IX
The attorney sprang up from his desk as soon as his stenographer admitted me. His face was leaner and grayer than ever; its lines had deepened, and there was a hollowness around his eyes.
“You’ve got to do something!” he cried huskily. “I have just come from the hospital. Mrs. Estep is on the point of death! A day more of this—two days at the most—and she will—”
I interrupted him, and swiftly gave him an account of the day’s happenings, and what I expected, or hoped, to make out of them. But he received the news without brightening, and shook his head hopelessly.
“But don’t you see,” he exclaimed when I had finished, “that that won’t do? I know you can find proof of her innocence in time. I’m not complaining—you’ve done all that could be expected, and more! But all that’s no good! I’ve got to have—well—a miracle, perhaps.

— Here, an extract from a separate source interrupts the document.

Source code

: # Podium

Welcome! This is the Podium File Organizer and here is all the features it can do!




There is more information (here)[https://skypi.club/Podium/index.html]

“Suppose that you do finally get the truth out of Ledwich and the first Mrs. Estep or it comes out during their trials for Boyd’s murder? Or that you even get to the bottom of the matter in three or four days? That will be too late! If I can go to Mrs. Estep and tell her she’s free now, she may pull herself together, and come through. But another day of imprisonment—two days, or perhaps even two hours—and she won’t need anybody to clear her. Death will have done it! I tell you, she’s—”
I left Vance Richmond abruptly again. This lawyer was bound upon getting me worked up; and I like my jobs to be simply jobs—emotions are nuisances during business hours.